No 3PL partner is perfect. So, by understanding your fulfillment center’s limitations (especially around scaling, postponement, kitting, or specialized add-on work), you can work together to overcome them. This ultimately keeps your operations efficient and alleviates potential frustration.
You can do this by auditing your fulfillment partners’ processes. This way, you can streamline certain steps and remove others to drive quality results. And you can see where your end-all customer experience might start falling short.
After all, “3PLs are storing and moving material experts. Alex reminded us that they’re not experts in systems, data management, or complex order-routing capabilities for a multi-footprint solution.”
But to preserve the relationship, Alex recommends using a 3rd party tool for these audits, like an order management system (OMS) or enterprise resource planning (ERP) solution.
Ideally, whichever you choose should integrate with your 3PL’s warehouse management system (WMS). That way, this auditing process happens constantly and as seamlessly as possible.

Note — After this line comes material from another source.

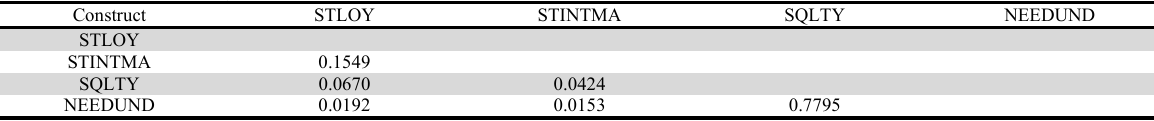
Discriminant Validity (HTMT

🤿 Dive deeper: Thuma’s Alex McNealey on people, process, and planning.
Getting customers to the fulfillment part of their journey takes a lot of work. And if you don’t invest in your fulfillment center relationships, it could be the piece that’s hurting your retention. But if you take these experts’ advice, you can start improving your partnership today!
With unpredictable supply chains (and ever-changing customer demands), it’s more critical than ever for retailers to choose the right partners for their fulfillment.
That’s why Cogsy and ShipBob have collaborated to help modern brands improve their inventory management.
Cogsy’s real-time inventory dashboard makes it easy to see how much stock you actually have on hand to meet demand (along with planning tools to keep optimized stock levels).
Meanwhile, ShipBob’s real-time fulfillment metrics show brands exactly what their orders are doing.
By integrating ShipBob and Cogsy, businesses can centralize the most important inventory data and gain insight into product trends, replenishment alerts, and backorder visibility. As a result, retailers can improve their forecasting and demand planning for maximum results.
A fulfillment company works with retail brands to complete the fulfillment process. This includes storing inventory, order processing, shipping to customers, and handling returns.
Fulfillment services eliminate the need for retail brands to pick, pack, and ship each ecommerce order to customers. Instead, your fulfillment partner will handle all logistics, from processing orders to shipping orders to customers’ doorsteps.
When brands use a fulfillment partner, they lower expenses and improve revenue by leveraging an existing network of warehouses and fulfillment teams. These advantages lower holding costs by eliminating in-house inventory, improve fulfillment operations by speeding up shipping, and boost revenue by increasing customer satisfaction.